Re: [PR67383][ARM][4.9]Backport of "Allow any register for DImode values in Thumb2"

2015-12-03 Thread Christophe Lyon
On 27 November 2015 at 12:26, Ramana Radhakrishnan
 wrote:
>
>
> On 27/11/15 09:40, Renlin Li wrote:
>> Hi Ramana,
>>
>> On 16/10/15 14:54, Renlin Li wrote:
>>>
>>>
 The command line implies we remove r7 (frame pointer in Thumb2 - 
 historical accident, fno-omit-frame-pointer), r9 (ffixed-r9), r10 
 (-mpic-register) which
 leaves us with:

 * r0, r1
 * r2, r3
 * r4, r5

 as the only free registers available for DImode values for the whole 
 compilation.

 We then have r0, r1 and r2 live across the insn which means that there are 
 no free registers to handle DImode values
 under the constraints provided unless LRA / reload can spill the argument 
 registers which it doesn't seem to be able to do
 in this particular testcase. Vlad, is that correct ?
>>> According to the logic, conflict hard register are excluded from spill 
>>> candidate. That's why, in this case, r0, r1, r2 cannot be used.
>>
>>
>> In the test case, there are code structure like this.
>>
>>
>> uint64_t callee (int a, int b, int c, int d);
>> uint64_t caller (int a, int b, int c, int d)

- [Recorded information]

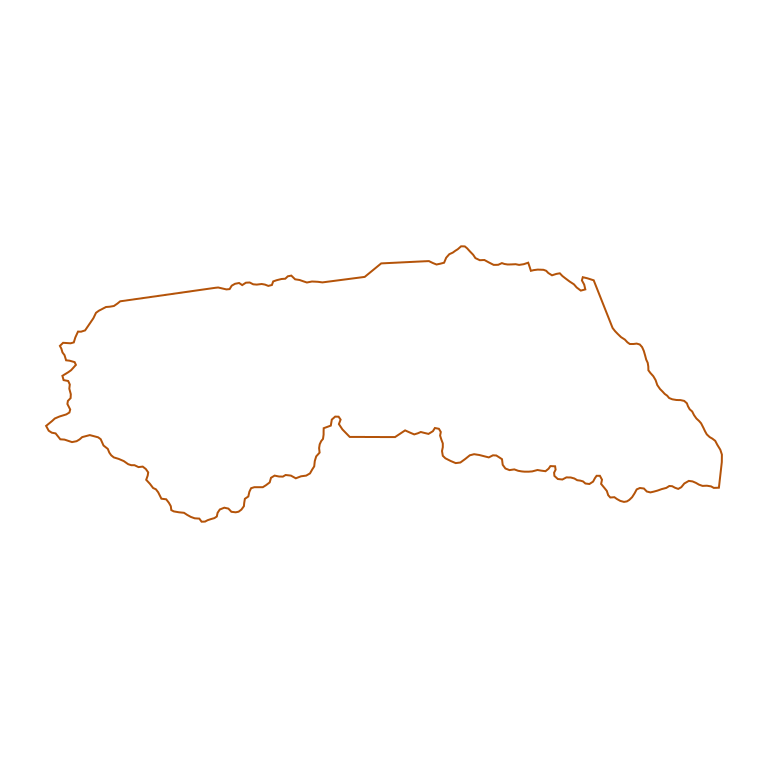 Medeiros Neto, Bahia, Brazil
{"feature_id": "56859067B99293753534510", "entity_name": "Medeiros Neto", "entity_type": "district", "adm_level": 2, "iso_a3": "BRA", "parent_name": "Brazil", "parent_adm1": "Bahia", "projection": "mercator", "projection_center": [-40.264, -17.364], "detail": "fine", "context": "isolated", "style": "outline", "palette": "amber", "viewbox_px": 768, "rotation_deg": 0, "n_neighbors": 0, "source": "geoboundaries", "source_scale": "gbopen_adm2", "svg_char_len": 4604}
<svg xmlns="http://www.w3.org/2000/svg" viewBox="0 0 768 768"><path d="M718.9,487.7L721.8,462.1L721.9,454.6L720.3,449.7L717.3,444.8L715.2,440.8L712.3,438.6L709.7,437.1L706.8,434.4L705.0,431.2L703.5,428.0L701.1,423.3L699.1,421.0L696.4,418.5L694.0,415.1L692.2,411.5L689.7,409.3L688.0,406.3L686.9,403.3L684.2,400.9L680.5,400.1L676.5,400.0L672.3,399.3L669.1,398.0L667.2,395.7L664.7,393.9L662.6,391.6L660.0,389.0L657.3,385.1L655.6,380.1L653.3,376.2L650.5,373.1L648.4,370.3L648.3,366.6L647.7,362.8L646.2,359.6L645.1,355.4L643.8,350.9L642.1,347.1L639.8,344.5L636.7,343.6L633.5,344.0L629.8,344.0L627.4,342.3L624.9,339.6L621.0,337.1L617.9,334.1L615.1,331.2L612.6,328.0L593.7,280.3L587.4,278.3L582.8,277.2L581.9,280.4L584.2,284.6L585.3,289.4L580.8,290.6L576.7,287.5L573.9,284.3L569.6,281.5L565.2,278.2L562.4,276.0L559.8,273.3L556.4,273.9L552.0,275.3L548.3,273.0L546.2,270.8L543.5,269.8L540.7,269.7L537.7,269.6L533.8,270.1L530.9,270.8L529.7,267.1L528.2,262.7L523.7,264.2L519.1,264.9L515.6,264.2L511.6,264.4L507.8,264.5L504.5,264.0L501.9,263.1L498.2,264.8L493.7,264.9L488.8,262.4L484.4,260.0L479.8,260.2L475.4,258.1L473.2,254.8L470.1,251.6L467.1,248.3L464.8,246.4L461.1,246.3L457.8,249.2L455.4,250.7L452.8,252.6L449.3,254.2L446.2,257.7L444.1,262.7L440.3,263.7L436.5,264.5L432.8,263.0L428.9,261.1L424.2,261.3L381.2,263.4L364.7,276.9L322.4,282.4L317.9,281.8L312.0,281.5L306.9,282.5L303.3,281.3L299.6,280.0L295.1,279.3L291.3,275.6L287.8,276.3L285.3,278.7L281.5,279.0L276.7,280.2L273.2,281.4L271.9,285.0L268.3,285.9L265.0,284.6L261.7,284.0L256.8,284.6L253.2,284.3L249.7,282.5L245.9,282.7L242.2,285.1L239.1,283.0L235.0,283.8L231.7,285.7L229.6,289.1L226.4,289.4L222.5,288.5L218.2,287.5L215.3,287.8L120.2,301.3L117.5,303.5L113.9,306.0L109.8,306.7L106.0,307.0L98.9,310.7L96.0,312.8L93.4,318.2L85.1,330.4L81.0,331.7L78.0,331.6L75.3,337.5L73.8,342.4L70.6,343.3L63.1,342.8L59.9,345.9L61.3,348.5L62.5,352.5L64.5,355.1L66.1,360.3L69.6,360.7L74.6,362.1L75.9,364.9L71.1,370.2L68.3,372.2L62.4,375.8L63.6,380.1L68.2,381.0L69.8,384.5L69.3,388.7L70.8,394.2L70.6,398.1L67.9,400.9L67.4,404.0L70.2,409.5L69.4,412.5L66.3,414.4L59.5,416.5L54.8,418.5L52.1,421.0L46.1,425.9L48.7,430.7L51.8,432.7L55.6,433.4L60.3,439.3L64.5,439.6L72.0,442.1L76.6,441.2L79.6,439.4L82.2,437.1L89.8,435.1L98.1,437.3L100.7,439.2L103.5,445.5L107.8,448.9L109.3,452.6L111.2,455.3L113.8,457.4L118.7,458.9L123.8,461.1L128.2,464.2L131.3,465.2L134.5,465.2L138.5,467.1L142.7,466.6L145.8,469.0L148.2,472.4L147.7,475.6L146.2,479.8L149.9,483.8L153.1,488.0L155.9,489.3L158.2,492.3L161.4,498.7L166.2,499.3L168.9,502.8L170.8,506.2L171.3,510.1L173.8,511.4L179.0,512.3L184.0,512.8L187.2,514.9L190.8,516.9L194.7,518.3L199.3,518.6L201.6,521.7L205.0,521.6L207.6,520.2L210.9,519.1L214.4,518.1L216.8,516.5L217.6,512.8L219.8,509.5L224.3,507.7L228.4,508.6L231.4,511.8L235.7,512.3L238.6,511.7L241.4,509.6L243.9,506.2L244.2,503.0L244.9,498.8L248.3,496.5L249.4,491.7L251.1,488.2L254.3,487.2L258.8,487.2L262.8,487.2L266.0,485.2L269.7,482.4L271.0,477.8L274.6,475.6L278.9,476.5L282.9,476.6L285.6,475.0L290.9,475.6L295.8,478.3L301.0,476.3L306.2,475.6L310.0,473.4L312.2,469.5L314.2,466.4L314.8,461.0L316.2,456.4L319.6,452.6L319.1,448.1L319.7,444.3L321.2,441.1L323.0,438.9L323.6,434.6L323.6,431.2L323.7,428.2L327.0,427.0L330.8,425.6L331.8,419.6L335.2,416.6L338.6,416.7L340.6,419.6L338.9,424.1L342.4,429.4L349.7,436.9L395.0,437.1L405.1,430.4L410.9,433.0L414.2,434.4L417.8,433.3L420.8,432.0L423.9,432.8L428.5,433.9L432.9,431.2L434.9,428.0L438.9,428.8L440.8,432.0L440.1,435.6L441.4,439.7L442.8,443.4L442.8,447.2L442.0,451.0L442.8,455.8L445.4,458.3L450.7,461.0L455.7,463.1L460.4,462.5L465.2,459.0L469.8,455.3L474.1,454.2L479.3,455.0L484.4,456.3L488.8,457.4L493.0,455.3L496.3,455.5L499.6,457.6L502.0,459.2L502.7,464.8L505.4,468.5L509.5,470.1L514.3,469.4L518.2,470.8L521.7,471.4L524.9,471.7L528.2,471.7L532.2,471.4L537.5,470.0L541.0,470.6L545.5,471.2L548.6,468.7L550.4,466.1L555.1,466.3L555.6,469.7L554.1,472.7L554.4,475.9L557.8,479.0L562.4,479.5L566.4,477.4L570.8,477.5L574.4,478.5L577.2,480.2L580.2,480.6L583.0,481.4L585.4,483.5L589.4,484.0L593.1,481.6L594.9,478.2L596.6,475.8L599.9,475.8L602.0,479.7L601.1,483.9L604.3,487.8L606.8,490.9L608.2,495.2L610.3,497.5L614.4,497.2L616.9,499.0L620.3,500.9L624.0,501.9L626.9,501.4L629.3,499.9L632.1,497.2L634.6,493.3L636.7,489.4L639.9,488.0L643.9,488.5L646.8,491.5L650.4,492.4L653.5,491.7L657.5,490.6L661.7,489.1L666.3,487.9L669.3,486.0L672.2,486.2L674.9,487.7L678.2,488.9L681.3,487.2L684.3,483.5L688.8,480.9L692.5,481.4L696.0,482.9L698.9,484.6L702.5,485.9L706.9,485.7L711.1,486.4L713.8,487.9L718.9,487.7Z" fill="none" stroke="#b45309" stroke-width="2"/></svg>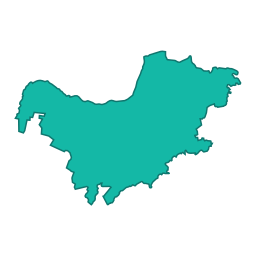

- [Exercise 1] Shorten the paragraph that opens with "We then have r0, r1 and r2 live across the insn" from the Thumb2 DImode register thread, keeping its main facts.
- [Exercise 2] Reproduce the Thumb2 DImode register thread word for word, starting with "as the only" and going on through "that correct ?".
The data has nothing to do with the Thumb2 DImode register thread.

- [Worked solution 1] With r0, r1 and r2 live across the insn, no free registers remain for DImode values under the given constraints. The only way out would be for LRA / reload to spill the argument registers, which it apparently cannot do in this testcase. The writer asks Vlad to confirm this.

- [Worked solution 2]
as the only free registers available for DImode values for the whole 
 compilation.

 We then have r0, r1 and r2 live across the insn which means that there are 
 no free registers to handle DImode values
 under the constraints provided unless LRA / reload can spill the argument 
 registers which it doesn't seem to be able to do
 in this particular testcase. Vlad, is that correct ?